═══ Texte fourni
Voilà maintenant cinq ans que Michelle Yeh dirige
Three Dots Entertainment, une société de production taiwanaise qui comme son nom le sous-entend, est spécialisée dans le cinéma de divertissement. Non, il ne s'agit pas d'une blague, le cinéma taiwanais n'est pas uniquement composé de drames intimistes tournés par des cinéastes cinquantenaires. Il est vrai que depuis vingt ans, les films taiwanais distribués en France sont principalement des films dits d'auteurs, où les noms de deux cinéastes reviennent assez souvent : Hou Hsiao-hsien et Tsai Ming-liang. Encensés par la critique internationale, les films de ces cinéastes majeurs de Taiwan sont pourtant largement ignorés par le public local, qui préfère consommer du " blockbuster " hollywoodien façon
Matrix ou
Spiderman.

Lorsqu'en novembre 2002, durant le
Festival International du Film de Pusan (Corée du Sud), Michelle Yeh vient, flyers et posters sous le bras, faire la promotion de son premier projet,
Formula 17 (la première comédie gay made in Taiwan), le film n'est même pas encore en pré production. Bien qu'extrêmement motivée et déterminée à crééer une nouvelle tendance, la partie ne semblait pas gagnée d'avance pour Michelle Yeh. Et pourtant,
Formula 17 triomphe au box-office en 2004 et devient le second plus gros succès local de l'année.
Three Dots Entertainment enchaîne aussitôt avec
The Shoe Fairy de Robin Lee, une comédie décalée dont le coté surnaturel n'est pas sans rappeler
Le Fabuleux Destin d'Amélie Poulain, puis un film d'épouvante,
The Heirloom, qui domine le box-office local en 2005. Doté d'un budget relativement bas de 500 000 $US, le résultat à l'écran en paraît au moins quatre fois plus, le passé du jeune Leste Chen, issu de la pub et du video clip, y étant sans doute pour quelque chose. En 2007, Michelle est plus que jamais décidée à donner un coup de jeune au cinéma taiwanais, en permettant à de nouveaux talents de s'exprimer de la façon la plus personnelle possible.
THE HEIRLOOM de Leste Chen (2006) DVDrama : Bonjour Michelle, pouvez-vous nous parler des nouveaux films que vous êtes venue présenter à Cannes cette année ?Michelle Yeh : Nous sommes venus présenter au Marché du Film de Cannes deux nouveaux longs-métrages.
Spider Lilies, de la réalisatrice taiwanaise Zero Chou, prix Teddy au Festival de Berlin cette année, a été montré aux acheteurs potentiels sur grand écran. Il s'agit du second film de cette réalisatrice après
Splendid Float, qui circula il y a trois ans dans de nombreux festivals dont le
BFI London Film Festival, et qui fut aussi sacré meilleur film taiwanais aux Golden Horse.
══════
**Travail à faire**
**1)** Répondez aux questions suivantes à partir du texte fourni.
(a) En quelle année Formula 17 triomphe-t-il au box-office ?
(b) De quel budget The Heirloom est-il doté ?
(c) Quel prix Spider Lilies a-t-il reçu au Festival de Berlin ?
**2)** Traduisez en anglais la phrase suivante du texte fourni : « Et pourtant, Formula 17 triomphe au box-office en 2004 et devient le second plus gros succès local de l'année. »
═══ Les données
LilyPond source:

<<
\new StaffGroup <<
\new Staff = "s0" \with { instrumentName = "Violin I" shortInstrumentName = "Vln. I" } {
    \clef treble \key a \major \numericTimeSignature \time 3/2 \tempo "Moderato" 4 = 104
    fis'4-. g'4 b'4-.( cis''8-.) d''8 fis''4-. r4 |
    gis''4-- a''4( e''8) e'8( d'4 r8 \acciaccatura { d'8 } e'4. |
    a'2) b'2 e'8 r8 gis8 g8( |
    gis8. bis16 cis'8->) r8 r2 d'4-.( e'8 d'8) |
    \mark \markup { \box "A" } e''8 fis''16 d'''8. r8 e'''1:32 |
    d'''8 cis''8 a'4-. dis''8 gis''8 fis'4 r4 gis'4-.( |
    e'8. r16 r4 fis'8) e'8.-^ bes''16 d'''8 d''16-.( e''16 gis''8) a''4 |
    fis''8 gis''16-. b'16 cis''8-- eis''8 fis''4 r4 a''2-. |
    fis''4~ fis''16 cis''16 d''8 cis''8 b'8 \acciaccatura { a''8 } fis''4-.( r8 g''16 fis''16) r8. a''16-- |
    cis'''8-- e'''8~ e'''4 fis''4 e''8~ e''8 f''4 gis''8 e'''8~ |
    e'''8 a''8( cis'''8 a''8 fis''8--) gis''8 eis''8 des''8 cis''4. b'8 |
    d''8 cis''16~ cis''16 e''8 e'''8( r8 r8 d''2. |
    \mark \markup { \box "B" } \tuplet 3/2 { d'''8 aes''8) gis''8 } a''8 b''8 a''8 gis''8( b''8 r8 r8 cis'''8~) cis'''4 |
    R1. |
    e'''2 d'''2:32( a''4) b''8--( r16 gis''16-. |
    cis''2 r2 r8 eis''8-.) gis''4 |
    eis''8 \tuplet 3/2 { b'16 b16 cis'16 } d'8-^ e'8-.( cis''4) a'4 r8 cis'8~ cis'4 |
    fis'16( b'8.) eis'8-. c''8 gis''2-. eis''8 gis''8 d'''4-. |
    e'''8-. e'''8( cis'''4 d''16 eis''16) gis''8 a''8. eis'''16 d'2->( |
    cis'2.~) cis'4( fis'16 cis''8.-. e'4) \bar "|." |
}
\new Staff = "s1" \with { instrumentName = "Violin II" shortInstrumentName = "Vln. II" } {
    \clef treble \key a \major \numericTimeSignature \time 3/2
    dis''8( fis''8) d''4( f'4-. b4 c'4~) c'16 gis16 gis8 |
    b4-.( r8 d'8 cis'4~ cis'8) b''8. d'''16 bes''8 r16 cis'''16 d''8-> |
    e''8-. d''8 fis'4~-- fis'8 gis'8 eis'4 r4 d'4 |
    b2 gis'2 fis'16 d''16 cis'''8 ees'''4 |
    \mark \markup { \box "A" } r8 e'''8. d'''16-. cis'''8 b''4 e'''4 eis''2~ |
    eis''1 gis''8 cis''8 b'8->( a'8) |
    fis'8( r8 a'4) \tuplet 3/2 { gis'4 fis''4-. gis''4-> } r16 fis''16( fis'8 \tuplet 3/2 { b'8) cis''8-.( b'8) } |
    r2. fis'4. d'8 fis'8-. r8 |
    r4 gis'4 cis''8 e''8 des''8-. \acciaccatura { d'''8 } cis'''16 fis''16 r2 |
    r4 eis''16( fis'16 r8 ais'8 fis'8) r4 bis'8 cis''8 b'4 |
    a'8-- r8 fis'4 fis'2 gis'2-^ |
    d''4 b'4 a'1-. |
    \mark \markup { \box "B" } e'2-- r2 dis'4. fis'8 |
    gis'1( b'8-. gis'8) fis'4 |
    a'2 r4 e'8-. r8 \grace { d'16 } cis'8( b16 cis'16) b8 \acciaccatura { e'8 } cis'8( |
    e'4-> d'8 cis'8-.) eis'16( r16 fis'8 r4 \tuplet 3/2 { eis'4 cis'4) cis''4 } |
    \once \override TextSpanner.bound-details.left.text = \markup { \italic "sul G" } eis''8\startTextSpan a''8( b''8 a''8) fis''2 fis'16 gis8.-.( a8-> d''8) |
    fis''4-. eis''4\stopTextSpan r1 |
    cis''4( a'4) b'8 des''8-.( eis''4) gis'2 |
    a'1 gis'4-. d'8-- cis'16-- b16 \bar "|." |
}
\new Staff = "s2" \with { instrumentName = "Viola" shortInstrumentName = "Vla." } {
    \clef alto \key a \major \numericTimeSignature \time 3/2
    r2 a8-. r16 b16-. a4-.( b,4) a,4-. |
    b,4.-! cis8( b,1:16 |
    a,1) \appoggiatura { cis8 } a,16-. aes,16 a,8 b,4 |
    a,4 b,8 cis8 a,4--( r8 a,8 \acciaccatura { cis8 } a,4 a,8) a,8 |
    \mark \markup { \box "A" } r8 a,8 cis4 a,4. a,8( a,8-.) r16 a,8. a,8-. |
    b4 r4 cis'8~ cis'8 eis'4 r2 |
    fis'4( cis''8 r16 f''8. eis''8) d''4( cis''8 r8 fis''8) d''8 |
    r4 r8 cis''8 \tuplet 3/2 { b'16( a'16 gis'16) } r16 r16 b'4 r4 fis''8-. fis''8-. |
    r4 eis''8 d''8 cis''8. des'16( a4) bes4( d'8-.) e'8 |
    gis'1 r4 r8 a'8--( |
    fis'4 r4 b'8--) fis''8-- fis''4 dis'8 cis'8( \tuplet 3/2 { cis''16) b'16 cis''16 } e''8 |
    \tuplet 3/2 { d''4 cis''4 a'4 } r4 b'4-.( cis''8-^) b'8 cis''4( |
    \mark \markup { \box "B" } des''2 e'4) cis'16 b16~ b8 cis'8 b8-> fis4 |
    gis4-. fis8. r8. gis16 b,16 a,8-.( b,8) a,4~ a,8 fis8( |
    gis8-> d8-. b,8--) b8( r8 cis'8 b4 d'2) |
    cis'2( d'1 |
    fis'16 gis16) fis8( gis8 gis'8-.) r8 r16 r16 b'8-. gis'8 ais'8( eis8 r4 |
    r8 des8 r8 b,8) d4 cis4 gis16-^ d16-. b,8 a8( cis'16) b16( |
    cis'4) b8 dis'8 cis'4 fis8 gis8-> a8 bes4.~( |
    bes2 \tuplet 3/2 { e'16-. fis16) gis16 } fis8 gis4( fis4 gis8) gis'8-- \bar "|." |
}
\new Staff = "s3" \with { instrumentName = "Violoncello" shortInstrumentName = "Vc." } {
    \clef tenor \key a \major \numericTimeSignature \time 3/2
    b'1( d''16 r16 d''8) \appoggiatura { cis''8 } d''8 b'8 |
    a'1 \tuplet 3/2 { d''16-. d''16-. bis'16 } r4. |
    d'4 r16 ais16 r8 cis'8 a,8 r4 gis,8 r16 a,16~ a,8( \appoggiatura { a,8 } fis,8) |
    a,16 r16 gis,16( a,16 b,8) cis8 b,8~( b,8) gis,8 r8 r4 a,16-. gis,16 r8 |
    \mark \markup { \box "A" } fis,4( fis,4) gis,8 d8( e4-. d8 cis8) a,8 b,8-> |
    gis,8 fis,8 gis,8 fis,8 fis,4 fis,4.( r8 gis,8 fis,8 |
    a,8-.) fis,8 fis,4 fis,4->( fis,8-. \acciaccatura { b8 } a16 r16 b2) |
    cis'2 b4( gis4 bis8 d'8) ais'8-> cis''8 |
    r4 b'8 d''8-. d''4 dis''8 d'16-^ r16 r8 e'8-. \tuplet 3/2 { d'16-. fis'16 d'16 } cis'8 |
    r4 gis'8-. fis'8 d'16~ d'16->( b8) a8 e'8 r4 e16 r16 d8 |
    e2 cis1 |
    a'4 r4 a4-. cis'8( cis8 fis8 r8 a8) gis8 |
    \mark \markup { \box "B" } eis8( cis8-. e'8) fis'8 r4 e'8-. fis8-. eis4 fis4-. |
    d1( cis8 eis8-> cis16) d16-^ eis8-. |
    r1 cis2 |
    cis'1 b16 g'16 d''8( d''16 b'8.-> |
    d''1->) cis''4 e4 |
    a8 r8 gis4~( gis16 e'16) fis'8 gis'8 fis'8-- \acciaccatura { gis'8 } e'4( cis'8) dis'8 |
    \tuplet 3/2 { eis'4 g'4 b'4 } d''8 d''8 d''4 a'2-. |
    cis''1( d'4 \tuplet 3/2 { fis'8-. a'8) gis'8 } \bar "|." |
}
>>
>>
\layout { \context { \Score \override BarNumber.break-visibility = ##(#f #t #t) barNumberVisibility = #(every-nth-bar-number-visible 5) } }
══════
**Corrigé des exercices**
**1)**
(a) En 2004.
(b) D'un budget de 500 000 $US.
(c) Le prix Teddy.

**2)** And yet, Formula 17 triumphed at the box office in 2004 and became the second-biggest local hit of the year.